Una china en el zapato

El nombre de las cosas

La palabra INDIGNACIÓN ya se ha convertido en una consigna, una posición, un movimiento que crece. El término ANTISISTEMA engloba ya a adultos, con carreras, con casas, con facturas que pagar. La DEMOCRACIA, que parecía reducirse a votar cada cuatro años, gana de golpe en posibilidades: impedir que políticos corruptos vayan en las listas, modificar la ley electoral, aumentar la participación ciudadana utilizando las nuevas tecnologías.  

     Las reivindicaciones que se leen en las pancartas o en los diversos manifiestos de los grupos que forman el movimiento 15M muestran también la indignación por la salida de la crisis a base de recortes sociales mientras las grandes fortunas siguen enriqueciéndose. Se pide un gobierno que vele por el interés general de los ciudadanos. Son reivindicaciones de IZQUIERDA y sin embargo este término se evita como la peste.

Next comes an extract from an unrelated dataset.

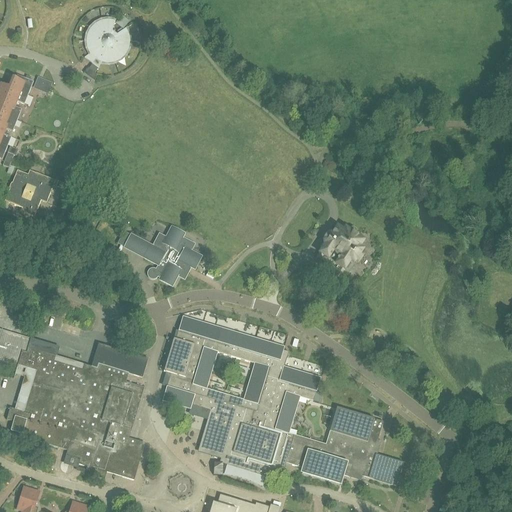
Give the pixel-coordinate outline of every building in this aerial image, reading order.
[(90,54),(88,55),(87,56),(88,57),(90,55),(95,59),(91,64),(98,69),(99,69),(101,63),(107,64),(114,63),(120,60),(125,55),(128,49),(130,42),(129,35),(125,29),(117,35),(112,31),(115,21),(108,20),(101,21),(95,24),(90,29),(87,35),(86,42),(87,48),(90,54)] [(182,58),(185,62),(192,58),(189,54),(182,58)] [(84,74),(94,82),(97,75),(88,68),(84,74)] [(17,75),(15,79),(13,78),(10,87),(1,84),(0,87),(0,105),(1,106),(0,108),(0,159),(2,160),(11,137),(3,134),(6,128),(14,131),(23,110),(14,106),(16,101),(24,105),(33,81),(17,75)] [(34,87),(41,89),(44,80),(37,78),(34,87)] [(9,169),(14,156),(7,153),(2,166),(9,169)] [(29,171),(28,175),(17,171),(5,202),(22,209),(20,213),(34,218),(41,201),(46,203),(55,181),(29,171)] [(186,234),(173,227),(167,237),(160,250),(132,233),(124,247),(144,258),(158,265),(155,269),(151,268),(149,267),(147,268),(145,270),(144,273),(144,275),(145,277),(147,279),(150,280),(153,280),(155,279),(157,276),(160,278),(158,280),(171,287),(176,278),(184,265),(194,272),(201,258),(192,252),(179,245),(184,238),(186,234)] [(340,268),(337,273),(341,275),(343,272),(344,270),(349,273),(356,263),(358,265),(365,254),(362,253),(364,250),(361,247),(365,242),(355,235),(356,233),(356,230),(353,228),(349,229),(348,230),(345,228),(343,231),(337,227),(332,235),(330,234),(328,234),(324,241),(324,243),(325,244),(316,258),(320,261),(323,256),(340,268)] [(86,234),(82,241),(88,244),(91,237),(86,234)] [(42,328),(44,320),(27,316),(25,324),(42,328)] [(239,337),(238,336),(183,321),(177,343),(173,342),(163,374),(166,375),(172,377),(169,390),(168,392),(165,403),(168,404),(191,410),(193,411),(194,408),(205,411),(211,413),(209,422),(202,444),(202,446),(199,454),(222,461),(220,465),(214,465),(214,478),(215,478),(219,478),(222,479),(222,477),(227,478),(233,478),(239,480),(245,481),(251,483),(256,486),(260,488),(264,489),(266,481),(262,479),(269,475),(277,477),(279,476),(283,474),(285,467),(293,469),(295,469),(303,472),(302,475),(339,486),(341,482),(342,477),(353,481),(356,481),(358,475),(362,476),(361,478),(381,484),(396,489),(403,466),(394,463),(388,461),(375,458),(379,444),(376,443),(378,435),(381,424),(336,411),(332,425),(326,447),(302,440),(297,439),(290,437),(291,432),(299,405),(301,401),(307,402),(312,404),(314,405),(315,403),(318,393),(321,381),(320,381),(282,370),(286,355),(282,353),(283,350),(239,337)] [(0,360),(17,365),(27,368),(24,378),(23,381),(15,411),(9,410),(7,417),(6,420),(13,422),(10,432),(20,435),(19,439),(49,448),(63,452),(62,456),(65,457),(77,461),(75,465),(84,467),(82,473),(101,478),(104,479),(106,473),(108,467),(124,472),(122,478),(134,481),(141,456),(142,452),(137,451),(140,443),(129,439),(144,388),(126,383),(128,375),(142,379),(148,359),(104,346),(95,375),(55,363),(56,359),(27,350),(30,340),(12,334),(0,330),(0,360)] [(21,511),(84,511),(86,506),(73,502),(70,510),(69,511),(36,511),(37,509),(35,508),(37,500),(39,492),(26,488),(22,500),(20,499),(16,511),(21,511)] [(278,511),(280,509),(270,506),(267,511),(263,511),(265,509),(220,495),(217,504),(213,503),(209,511),(278,511)]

     Las empresas de naming se ocupan de buscar nuevos nombres para nuevos objetos, y a menudo se vuelven locos buscando nombres originales para distinguir aparatos que son iguales: IPad, PlayBook, TouchPad. El movimiento 15M por el contrario trata de limar diferencias y encontrar un único nombre que asimile distintas sensibilidades. Pero me llama la atención cómo se insiste en afirmar que son gentes de derechas y de izquierdas, o ni una cosa ni la otra. ¿De verdad? Quizás en el fondo el nombre no importe, pero la negación de la dualidad izquierda/ derecha es una victoria del neoliberalismo tan clara... que asusta.